I like a good chick flick, but most chick flicks aren't good. I watched this one alone so as to avoid inflicting a potentially bad chick flick on my husband and roomates. You know, it wasn't bad, and I would say it is mostly a comedy with a little chick flick thrown in. I actually enjoyed it. It's Renee Zellwegger playing a career businesswoman who is sent to a company factory in the middle of nowhere in Minnesota. She is charged with overhauling the factory and making major layoffs. Of course, the little town of New Ulm is rather set against the corporate bigshots and any changes they may want to make. What made this movie enjoyable was the hilariously quirky town of New Ulm, with fantastically cliche residents and their awesome Fargo-like accent. I laughed repeatedly and thought it was clever and not overly cheesy. Of course there is a romance developed between Zellwegger and the town's young widow, played by Harry Connick Jr, but it doesn't play too central of a part. Light movie watching, but enjoyable.

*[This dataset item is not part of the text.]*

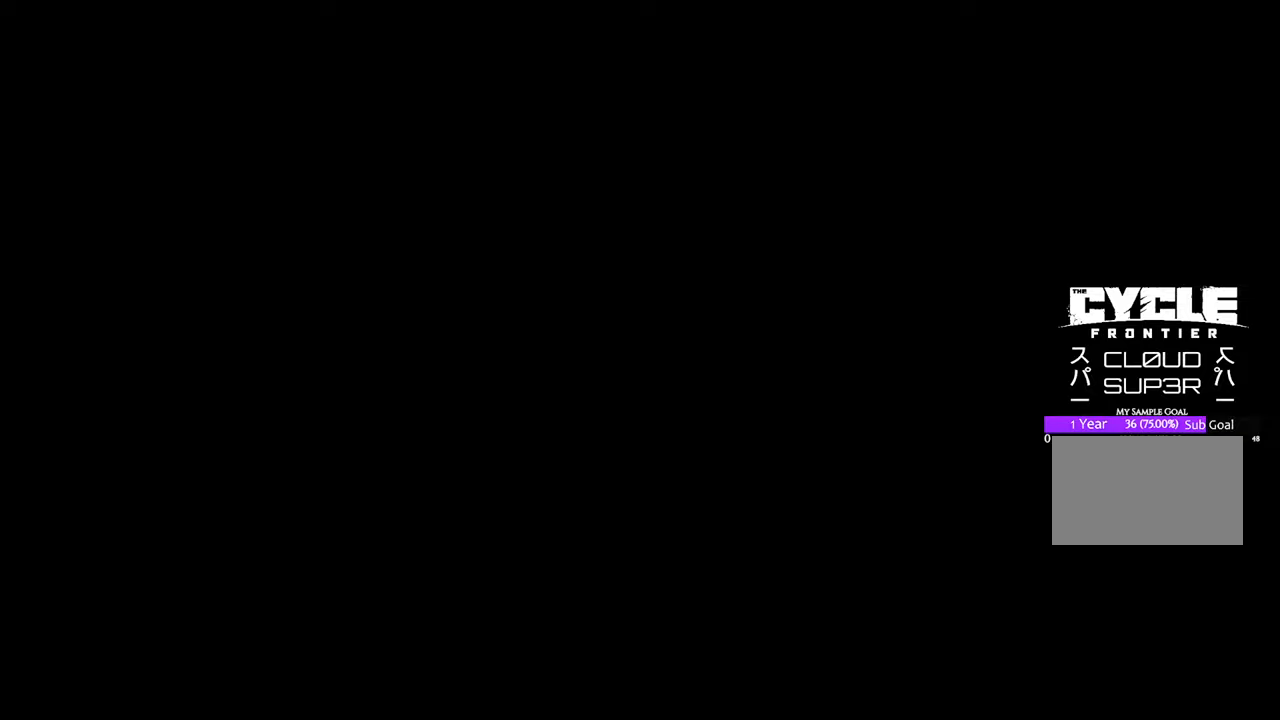
Gameplay with keyboard and mouse; each line is a JSON object with the keys and mouse buttons held at the frame after it. "events" lists presses ("down") and releases ("up") of "1", "2", "3", "4", "5", "a", "b", "c", "caps_lock", "ctrl", "d", "e", "f", "g", "q", "r", "s", "shift", "space", "t", "tab", "tilde", "v", "w", "x", "z", "mouse_left", "mouse_wheel" and "mouse_right" between this image and that frame as [ms after this image, input, new state], when the widget could be followed in between. "mouse_left", "mouse_wheel", "mouse_right" = the "left", "wheel", "right" buttons of the "mouse" list. No other keys are recorded. "wheel" means that the mouse wheel is clicked or scrolled. "mouse_move" is the direction in which the mouse moves at that frame (one of eight, or "still"), when it could be read.
{"keys": [], "mouse": [], "mouse_move": "up", "events": []}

Isaac and I are watching the second season of the Tudors, which is a tv series based on Henry VIII. It's actually very very well made, historically accurate, well-acted, and interesting. There is a caveat though. To me, it's very similar to how I feel about the series Rome, which is also a fantastically made and historically accurate show. Rome, however, is maybe TOO historically accurate. The show is SO sexually explicit/trashy. Yes, it's true that ancient Rome really was pretty crazy sexually even compared to today. Still... I really don't want to see it. Similarly, yes, Henry VIII was obviously pretty trashy himself, but again, we don't want to see it, and I think the show goes beyond realism and into things that I think are straight up innapropriate.
So... it's such a shame because both shows are excellent and really educational in history.... and rather difficult to watch at times. Too bad.